» EXCERPTED PASSAGE:
# View from my stand Sunday Afternoon



## hookedonbass (Nov 22, 2005)

This stand sits on a power line that runs through our property. I normally stay in the woods, but thought there might be a hot doe that would bring a buck into one of the food plots. Saw 10 does with no bucks.   It was a good afternoon for seeing deer anyway.


----------



## Palmetto (Nov 22, 2005)

*Nice shot...*

How far is your stand from the food plot? And can you shoot all the way to the next food plot? Just curious!


----------



## Branchminnow (Nov 22, 2005)

Nice veiw!


----------



## hookedonbass (Nov 22, 2005)

It's not quite as far as it looks. The first plot is about 125 yards to the back of the plot. The second plot is about 250 yds to the back. The deer in the photo are only 80-90 yards.


----------



## Dog Hunter (Nov 22, 2005)

Nice view


----------



## 7Mag Hunter (Nov 22, 2005)

Great spot....Just let me know if you need help there !!!!

Sooner or later Mr Big will come out there !!!


----------



## hookedonbass (Nov 22, 2005)

I have seen some big bucks on this powerline, but you better be ready when they step out. They don't stick around for long.


----------



## Duck's and Buck's (Nov 22, 2005)

can you say honey hole!!!!!


----------



## 7401R (Nov 22, 2005)

The time stamp on the picture says that was Friday.


----------



## hookedonbass (Nov 22, 2005)

7401R said:
			
		

> The time stamp on the picture says that was Friday.



I wish it had been Friday. That means I wouldn't have been working.


----------



## Swampdemon (Nov 23, 2005)




----------



## Dub (Nov 23, 2005)

Awesome!!!!!!

Thanks for the pic.


----------



## beginnersluck (Nov 23, 2005)

You ain't supposed to be roostin up in them powerline towers!   
Nice setup, hope big boy comes out to play and you lay him down!


----------



## roadkill (Nov 23, 2005)

What Swampdemon said!


----------



## SimpleMan (Nov 24, 2005)

Is this in Monticello? That power line and food plot looks awful familiar.


----------



## Jim Thompson (Nov 24, 2005)

great view!


----------



## hookedonbass (Nov 24, 2005)

SimpleMan said:
			
		

> Is this in Monticello? That power line and food plot looks awful familiar.



SimpleMan, It is in Hancock Co. just east of Devereux Community.


----------



## biggabuck (Nov 24, 2005)

Is that property near Mr Mcevers place.A group of us from here hunted there a couple of years ago.Looks just like that powerline that runs through his place.


----------



## hookedonbass (Nov 24, 2005)

biggabuck said:
			
		

> Is that property near Mr Mcevers place.A group of us from here hunted there a couple of years ago.Looks just like that powerline that runs through his place.



No this is my family's property, but I do know Mr. McEver.


----------



## gabowman (Nov 27, 2005)

Be careful. Those powerlines will ruin ya!


----------

» SOURCE MATERIAL:

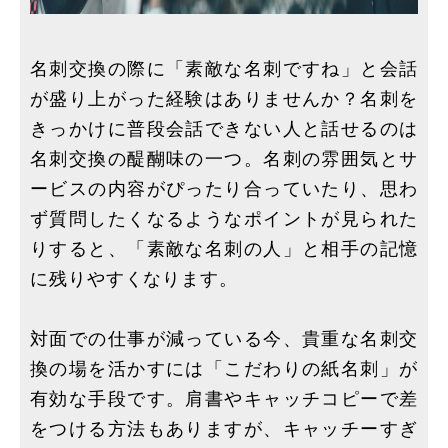
名刺交換の際に「素敵な名刺ですね」と会話
が盛り上がった経験はありませんか？名刺を
きっかけに普段会話できない人と話せるのは
名刺交換の醍醐味の一つ。名刺の雰囲気とサ
ービスの内容がぴったり合っていたり、思わ
ず質問したくなるようなポイントが見られた
りすると、「素敵な名刺の人」と相手の記憶
に残りやすくなります。
対面での仕事が減っている今、貴重な名刺交
換の場を活かすには「こだわりの紙名刺」が
有効な手段です。肩書やキャッチコピーで差
をつける方法もありますが、キャッチーすぎ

» PROBLEM SET:
1. List the username of every poster whose reply in the deer stand thread is dated Nov 23, 2005.
2. Extract the passage of the deer stand thread from "## Dog Hunter" up to and including "out there !!!".

» SOLVED PROBLEMS:
1. Swampdemon, Dub, beginnersluck, roadkill

2.
## Dog Hunter (Nov 22, 2005)

Nice view


----------



## 7Mag Hunter (Nov 22, 2005)

Great spot....Just let me know if you need help there !!!!

Sooner or later Mr Big will come out there !!!